Invention May Have Cured Motion Sickness Without Drugs

Invention May Have Cured Motion Sickness Without Drugs. By Patrick Tucker.

More than half of [US] soldiers got sick while riding in Army vehicles. Roughly 25 percent of military personnel got sick on “moderate seas” and 70 percent on “rough seas.” In the air, as many as 50 percent of personnel get airsick; even 64 percent of parachutists reported episodes.

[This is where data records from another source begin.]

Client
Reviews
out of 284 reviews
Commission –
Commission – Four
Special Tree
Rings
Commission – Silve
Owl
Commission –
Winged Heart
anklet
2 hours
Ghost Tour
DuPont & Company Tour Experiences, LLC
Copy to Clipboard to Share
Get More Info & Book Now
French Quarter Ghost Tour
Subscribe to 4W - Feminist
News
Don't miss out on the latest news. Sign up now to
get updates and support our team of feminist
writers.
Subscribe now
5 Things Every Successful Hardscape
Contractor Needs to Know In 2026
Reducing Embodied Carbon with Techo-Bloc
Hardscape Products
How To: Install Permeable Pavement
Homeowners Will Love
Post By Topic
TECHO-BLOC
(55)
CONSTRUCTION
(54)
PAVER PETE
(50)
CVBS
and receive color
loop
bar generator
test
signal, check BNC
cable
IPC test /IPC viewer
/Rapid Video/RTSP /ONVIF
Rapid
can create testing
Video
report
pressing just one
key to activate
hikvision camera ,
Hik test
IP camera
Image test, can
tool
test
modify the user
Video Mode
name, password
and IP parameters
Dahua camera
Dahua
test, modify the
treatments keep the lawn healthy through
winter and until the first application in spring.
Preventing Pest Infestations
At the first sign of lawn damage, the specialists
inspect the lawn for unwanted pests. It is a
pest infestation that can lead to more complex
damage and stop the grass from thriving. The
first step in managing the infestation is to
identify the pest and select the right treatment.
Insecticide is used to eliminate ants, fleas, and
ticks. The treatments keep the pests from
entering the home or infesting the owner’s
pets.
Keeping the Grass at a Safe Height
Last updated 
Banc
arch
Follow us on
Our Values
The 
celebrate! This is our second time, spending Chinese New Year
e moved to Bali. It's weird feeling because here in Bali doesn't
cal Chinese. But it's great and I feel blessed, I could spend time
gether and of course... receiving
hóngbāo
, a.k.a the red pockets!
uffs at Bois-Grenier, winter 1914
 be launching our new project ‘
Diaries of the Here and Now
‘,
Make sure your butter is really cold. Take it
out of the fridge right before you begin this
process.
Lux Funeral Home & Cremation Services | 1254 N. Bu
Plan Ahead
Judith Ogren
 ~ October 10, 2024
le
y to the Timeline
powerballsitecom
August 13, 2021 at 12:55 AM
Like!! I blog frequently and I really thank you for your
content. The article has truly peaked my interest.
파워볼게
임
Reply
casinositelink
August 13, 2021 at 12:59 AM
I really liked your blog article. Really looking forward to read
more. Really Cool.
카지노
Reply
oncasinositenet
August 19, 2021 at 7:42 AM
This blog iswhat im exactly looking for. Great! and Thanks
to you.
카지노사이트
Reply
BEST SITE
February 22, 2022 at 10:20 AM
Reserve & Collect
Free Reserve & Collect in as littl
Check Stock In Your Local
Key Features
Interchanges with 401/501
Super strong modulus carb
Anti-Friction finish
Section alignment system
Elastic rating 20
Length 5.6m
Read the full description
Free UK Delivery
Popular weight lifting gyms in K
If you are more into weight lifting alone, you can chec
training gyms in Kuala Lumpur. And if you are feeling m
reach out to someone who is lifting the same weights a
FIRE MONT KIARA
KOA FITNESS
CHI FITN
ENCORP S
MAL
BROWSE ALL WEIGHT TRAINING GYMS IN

To treat symptoms, troops typically take a drug called scopolamine. It has serious side effects, most notably drowsiness, so soldiers often take it with an amphetamine that carries its own downsides and side effects. It’s like being on uppers and downers at once, which makes for a fatiguing Friday night, much less a war. …

As many gamers are today discovering, VR can have big motion-sickness effects. …

Whew, so it wasn’t just me. Now the good news:

Enter a young inventor named Samuel Owen, who has developed a prototype device called the OtoTech. Worn on a headband behind the ear, it uses subtle vibrations to change the way the brain computes the fact that the body that it’s attached to is in motion. Early tests show it relieves motion sickness without the side effects of drugs, Owen said, though he admits the science is so young that it’s not clear just how. …

While you remain consciously aware that you’re moving, the balance portion of your brain stops noticing the fact; the data has been drowned out in white noise from the device.

So far, he says, initial testing shows that it works to prevent motion sickness without affecting balance, vision, alertness, or anything else it’s not supposed to.